Verbatim copy without pictures. Please print every entry as it stands.

━━━━━━━━━━

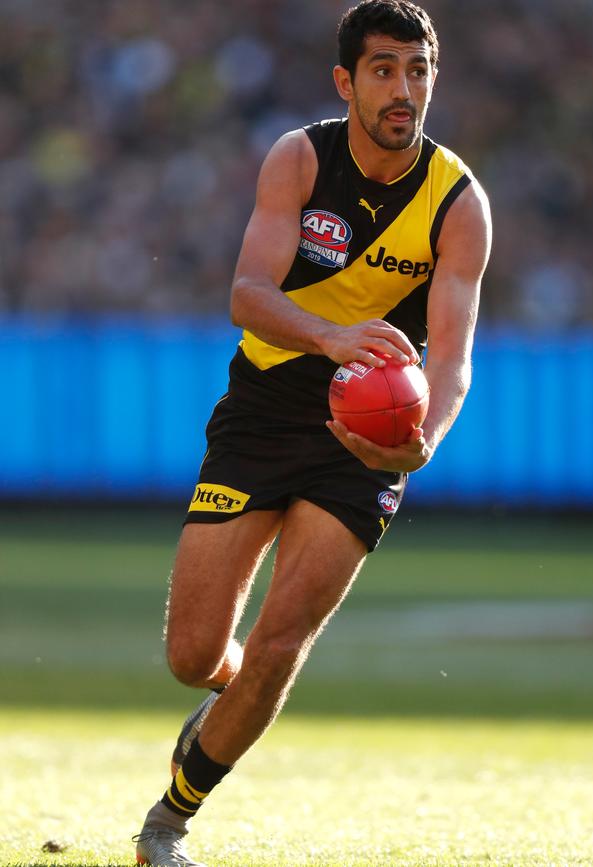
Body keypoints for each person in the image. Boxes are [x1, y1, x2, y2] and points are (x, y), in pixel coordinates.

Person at [134, 1, 491, 864]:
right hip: (266, 407)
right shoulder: (299, 158)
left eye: (417, 71)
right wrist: (332, 338)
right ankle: (238, 693)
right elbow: (247, 295)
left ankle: (168, 823)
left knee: (282, 639)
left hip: (368, 439)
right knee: (193, 654)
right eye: (383, 70)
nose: (403, 90)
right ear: (346, 81)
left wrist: (423, 441)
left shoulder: (460, 203)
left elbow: (453, 359)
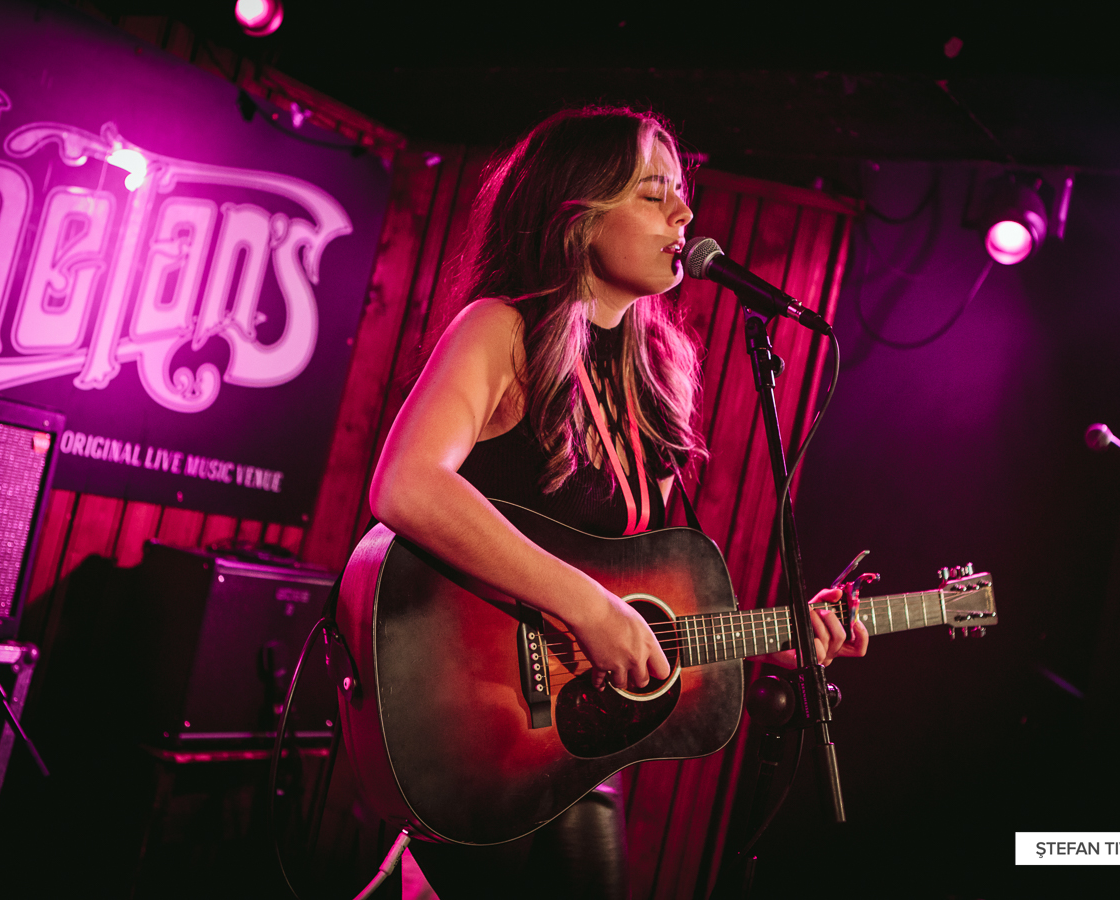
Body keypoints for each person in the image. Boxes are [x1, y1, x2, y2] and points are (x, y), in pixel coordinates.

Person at [368, 106, 869, 899]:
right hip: (472, 717)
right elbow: (406, 484)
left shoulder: (655, 377)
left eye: (681, 195)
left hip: (580, 744)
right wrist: (591, 610)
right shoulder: (499, 329)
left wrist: (775, 639)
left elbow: (653, 596)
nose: (684, 214)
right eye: (652, 194)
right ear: (577, 211)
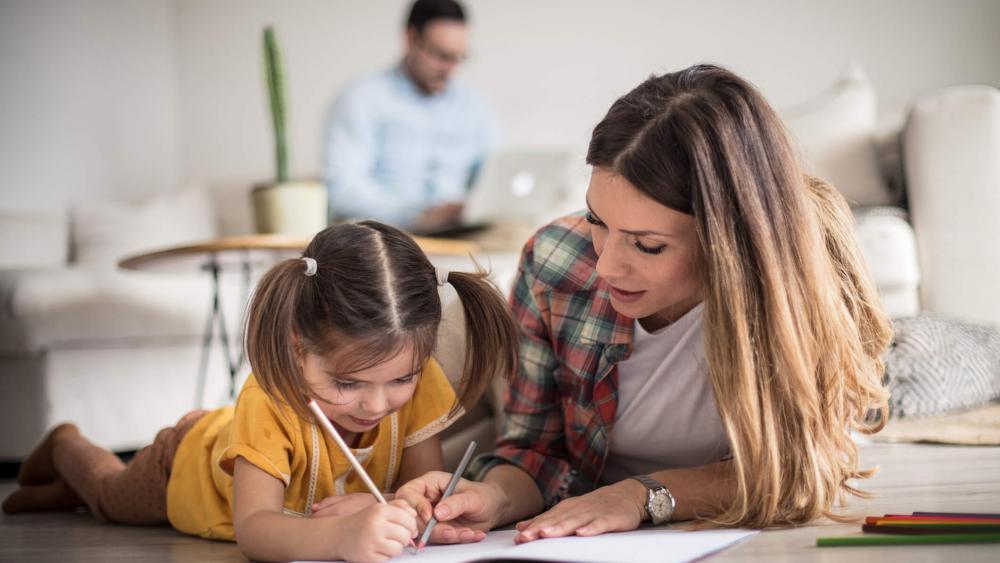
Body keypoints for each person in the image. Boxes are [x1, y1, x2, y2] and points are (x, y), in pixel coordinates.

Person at [396, 64, 892, 543]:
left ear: (727, 239)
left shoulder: (803, 277)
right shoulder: (554, 262)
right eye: (597, 220)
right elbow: (535, 451)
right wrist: (492, 498)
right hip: (594, 531)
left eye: (647, 245)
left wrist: (642, 496)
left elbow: (802, 473)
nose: (607, 266)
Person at [2, 221, 518, 562]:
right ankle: (66, 442)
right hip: (182, 467)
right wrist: (342, 536)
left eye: (400, 380)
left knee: (69, 504)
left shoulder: (419, 381)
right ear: (298, 349)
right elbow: (255, 528)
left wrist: (411, 508)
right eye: (347, 383)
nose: (378, 405)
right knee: (107, 497)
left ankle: (53, 496)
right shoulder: (269, 399)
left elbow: (415, 486)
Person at [323, 0, 497, 234]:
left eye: (458, 58)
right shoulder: (362, 98)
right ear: (411, 38)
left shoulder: (474, 106)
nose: (451, 69)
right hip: (389, 238)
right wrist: (416, 215)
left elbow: (493, 175)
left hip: (461, 236)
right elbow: (342, 192)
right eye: (441, 55)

━━━━━━━━━━

(EXERCISE ANSWER)
Body keypoints for each person in the image. Boxes are [x1, y1, x2, y2] and points are (x, y), in pixel coordinates.

Person at [134, 1, 491, 864]:
right hip: (266, 407)
right shoulder: (299, 158)
left eye: (417, 71)
right wrist: (332, 338)
right ankle: (238, 693)
right elbow: (247, 295)
left ankle: (168, 823)
left knee: (282, 639)
left hip: (368, 439)
right knee: (193, 654)
right eye: (383, 70)
nose: (403, 90)
right ear: (346, 81)
left wrist: (423, 441)
left shoulder: (460, 203)
left elbow: (453, 359)
Body keypoints for each person in the image. Boxes are [x1, y1, x2, y2] and points are (x, y), in pixel coordinates.

Person at [368, 106, 869, 899]:
right hip: (472, 717)
right elbow: (406, 484)
left shoulder: (655, 377)
left eye: (681, 195)
left hip: (580, 744)
right wrist: (591, 610)
right shoulder: (499, 329)
left wrist: (775, 639)
left elbow: (653, 596)
nose: (684, 214)
right eye: (652, 194)
right ear: (577, 211)
Body keypoints for each person in the image. Boxes are [x1, y1, x2, y2] and points are (x, y), in pixel coordinates.

Person at [396, 64, 892, 543]:
left ear: (727, 239)
left shoulder: (803, 277)
right shoulder: (554, 262)
right eye: (597, 220)
right elbow: (535, 451)
right wrist: (492, 498)
right hip: (594, 531)
left eye: (647, 245)
left wrist: (642, 496)
left elbow: (802, 473)
nose: (607, 266)
Person at [2, 221, 518, 562]:
right ankle: (66, 442)
right hip: (182, 467)
right wrist: (342, 536)
left eye: (400, 380)
left knee: (69, 504)
left shoulder: (419, 381)
right ear: (298, 349)
right elbow: (255, 528)
left wrist: (411, 508)
right eye: (347, 383)
nose: (378, 405)
right knee: (107, 497)
left ankle: (53, 496)
right shoulder: (269, 399)
left elbow: (415, 486)
Person at [323, 0, 497, 234]:
left eye: (458, 58)
right shoulder: (362, 98)
right ear: (411, 38)
left shoulder: (474, 106)
nose: (451, 69)
right hip: (389, 238)
right wrist: (416, 215)
left elbow: (493, 175)
left hip: (461, 236)
right elbow: (342, 192)
right eye: (441, 55)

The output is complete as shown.